La Lumière du soir, Marwan Hoss, éd. Arfuyen. Vie saxifrage, Gabrielle Althen, éd. Alain Gorius
La Lumière du soir, Marwan Hoss, éd. Arfuyen
Vie saxifrage, Gabrielle Althen, éd. Alain Gorius
Pour dire quelques mots sur le dernier livre de Marwan Hoss que publient les éditions Arfuyen, il faut passer par divers éléments, dont le principal à mon sens est la retenue, la sobriété de l’expression et la clarté du propos. Par ailleurs, je retiens aussi le rythme calme de ces poèmes – calme peut-être dû à cette décennie qui a devancé le livre La Lumière du soir, lequel avait été précédé en 2004 par Déchirures. Pour illustrer cette impression, écoutons le poète :
Les mots se cabrent
Quelques jours d’écriture
Pour des mois de silence.
Ces vers expliquent avec beaucoup d’équilibre à quoi se livre le rédacteur, qui cherche ainsi qu’un poète oriental – je voulais évoquer à ce propos Hiroshige plutôt que Gustave Moreau – le sujet de sa capture avant la captivité du langage. Donc un univers qu’il faut saisir dans son essence. Un univers fait aussi de spiritualité, sans désinvolture, comme le ferait peut-être Georges Schéhadé.
Ainsi le divin n’est pas absent. Tu es le feu et la braise / L’incendiaire de ma vie. Vers que je rapproche de l’épître de Saint-Paul aux Hébreux : « car notre Dieu est un feu dévorant », qui évoque cette combustion d’une forme de mysticité que permet en un sens l’activité d’écrire. Nous sommes en voyage dans les flammes ivres, dont l’ébriété est une délivrance – face à l’angoisse ici, le poète oppose le silence d’écrire, une langue qui se raréfie, je dirais presque une poésie arc-boutée sur le vide et un peu sur la mort.

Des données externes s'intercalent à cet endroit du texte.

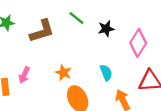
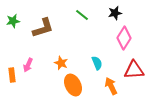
green line: (76, 18) -> (82, 15), moved
black star: (106, 29) -> (115, 13), moved

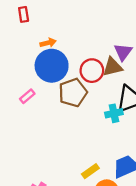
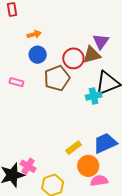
blue circle: (52, 66) -> (38, 55), size x0.6
pink rectangle: (27, 96) -> (16, 82), turned 56

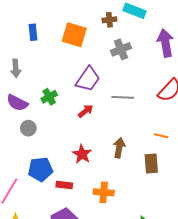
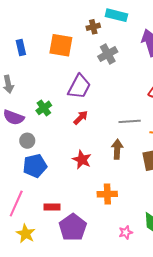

Mort d’ailleurs, qui est peut-être un sous-texte apparent très visiblement dans le caractère orphique de ces poèmes – à la manière du bestiaire d’Apollinaire ?
À celui qui trahira notre amour
Le venin du serpent
Traversera son corps.
Ainsi le monde animal nous porte à la Genèse, ainsi qu’au feu d’écrire et de croire, fusion qui se fait grâce à la plasticité métaphorique d’une sorte de musique.
Toi que je n’ai jamais rencontré
Que sur les hauteurs de mes rêves.
Écoute ces mots
Qui roulent dans mes veines
Ils ne chantent que pour toi.
Pour conclure, cette petite soixantaine de poèmes finit sur la « ligne bleue » du dernier poème qui ouvre une perspective et laisse entendre que le travail s’accomplit encore.
Autre lecture avec un livre très court encore une fois, mélange de versification libre et de prose de Gabrielle Althen. Nous sommes là dans la vie d’un arrière-pays, un arrière-plan où une sorte de lumière se diffuse au milieu des impressions de paysages, peut-être de Provence.
Cette gaze de l’air sur le lieu délicieux, ce rien heureux et ces lignes sans mots pour onduler plus haut que les tourmentes vaines, lorsque là-bas, contre le jour trop clair, la neige sent bon le mimosa et que la liberté s’amuse sans gestes au bord de toi.
Et même si parfois quelques formules hermétiques compliquent le regard, on reconnaît quand même la capacité de la poétesse à mêler la spiritualité et le temps humain. Par exemple, le titre d’un poème,La lumière et le sang, fait bien ressentir en quoi écrire est une communion, une agape. Autre exemple de titre, Vie saxifrage – qui titre aussi le recueil – qui laisse entendre une réflexion profonde sur la capacité inouïe de la pierre à nourrir par des sédiments, une plante herbacée qui prend quelquefois le nom de désespoir des peintres. Question ici de l’esprit de la pierre qui permet l’infusion de la pierre, idée de pierre qui habite la pierre.
Allusion aussi à Andreï Tarkovski et ces travellings en contre-plongée qui filment des déchets parfois végétaux courant dans des ruisseaux d’eau argentée et bizarre.
Le bonheur jamais dit, mais une immobilité transparente et des cristaux de lait pour propager l’ubiquité inconnue de la patience sur la fourrure ensoleillée des près de l’hiver.
Ainsi se terminent pour moi ces deux lectures du jour, qui cristallisent des idées abstraites des mille choses concrètes du langage ; et de cette union, je sors un peu grandi.